● Given text:
Mukunda wrote: Kamma is intentional action.
Actuall the Buddha is reported to have said that kamma is
Hello altar, all,Kamma as intention
Essentially, kamma is intention (cetana), and this word includes will, choice and decision, the mental impetus which leads to action. Intention is that which instigates and directs all human actions, both creative and destructive, and is therefore the essence of kamma, as is given in the Buddha's words, Cetanaham bhikkhave kammam vadami: Monks! Intention, I say, is kamma. Having willed, we create kamma, through body, speech and mind.
At this point we might take some time to broaden our understanding of this word "intention." "Intention" in the context of Buddhism has a much subtler meaning than it has in common usage. In the English language, we tend to use the word when we want to provide a link between internal thought and its resultant external actions. For example, we might say, "I didn't intend to do it," "I didn't mean to say it" or "she did it intentionally."
But according to the teachings of Buddhism, all actions and speech, all thoughts, no matter how fleeting, and the responses of the mind to sensations received through eye, ear, nose, tongue, body, and mind, without exception, contain elements of intention. Intention is thus the mind's volitional choosing of objects of awareness; it is the factor which leads the mind to turn towards, or be repelled from, various objects of awareness, or to proceed in any particular direction; it is the guide or the governor of how the mind responds to stimuli; it is the force which plans and organizes the movements of the mind, and ultimately it is that which determines the states experienced by the mind.

● Information shown:
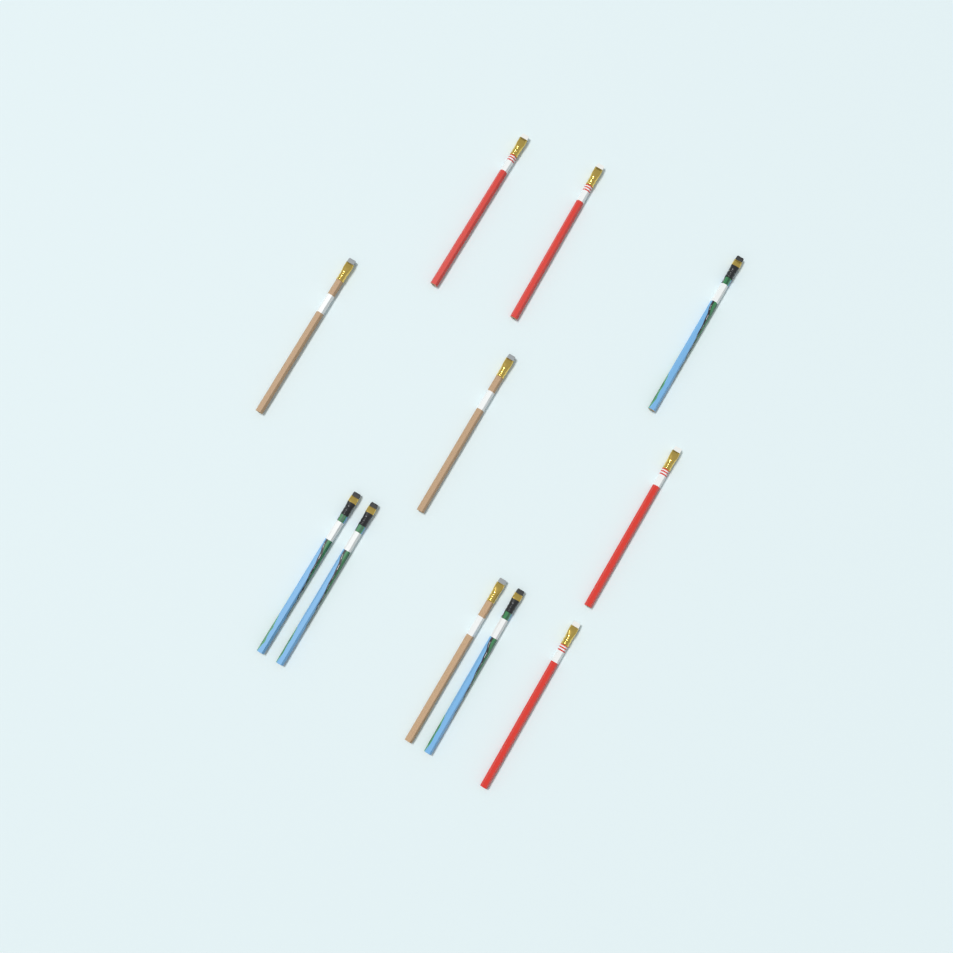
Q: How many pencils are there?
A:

● To-do list:
#1 Answer from the kamma passage:
(a) What Pali word does it give for intention?
(b) Through which three channels do we create kamma once we have willed?
(c) In English usage, what does the word "intention" link?
#2 Write the next few sentences of the kamma passage, picking up after its final sentence.
The lines have nothing to do with the kamma passage.

● Answers to the problems:
#1
(a) Cetana.
(b) Body, speech and mind.
(c) Internal thought and its resultant external actions.

#2
One instance of intention is one instance of kamma. When there is kamma there is immediate result. Even just one little thought, although not particularly important, is nevertheless not void of consequence. It will be at the least a "tiny speck" of kamma, added to the stream of conditions which shape mental activity. With repeated practice, through repeated proliferation by the mind, or through expression as external activity, the result becomes stronger in the form of character traits, physical features or repercussions from external sources.
A destructive intention does not have to be on a gross level. It may, for example, lead to the destruction of only a very small thing, such as when we angrily tear up a piece of paper. Even though that piece of paper has no importance in itself, the action still has some effect on the quality of the mind. The effect is very different from tearing up a piece of paper with a neutral state of mind, such as when throwing away scrap paper. If there is repeated implementation of such angry intention, the effects of accumulation will become clearer and clearer, and may develop to more significant levels.
Consider the specks of dust which come floating unnoticed into a room; there isn't one speck which is void of consequence. It is the same for the mind. But the weight of that consequence, in addition to being dependent on the amount of mental "dust," is also related to the quality of the mind. For instance, specks of dust which alight onto a road surface have to be of a very large quantity before the road will seem to be dirty. Specks of dust which alight onto a floor, although of a much smaller quantity, may make the floor seem dirtier than the road. A smaller amount of dust accumulating on a table top will seem dirty enough to cause irritation. An even smaller amount alighting on a mirror will seem dirty and will interfere with its functioning. A tiny speck of dust on a spectacle lens is perceptible and can impair vision. In the same way, volition or intention, no matter how small, is not void of fruit. As the Buddha said:
"All kamma, whether good or evil, bears fruit. There is no kamma, no matter how small, which is void of fruit."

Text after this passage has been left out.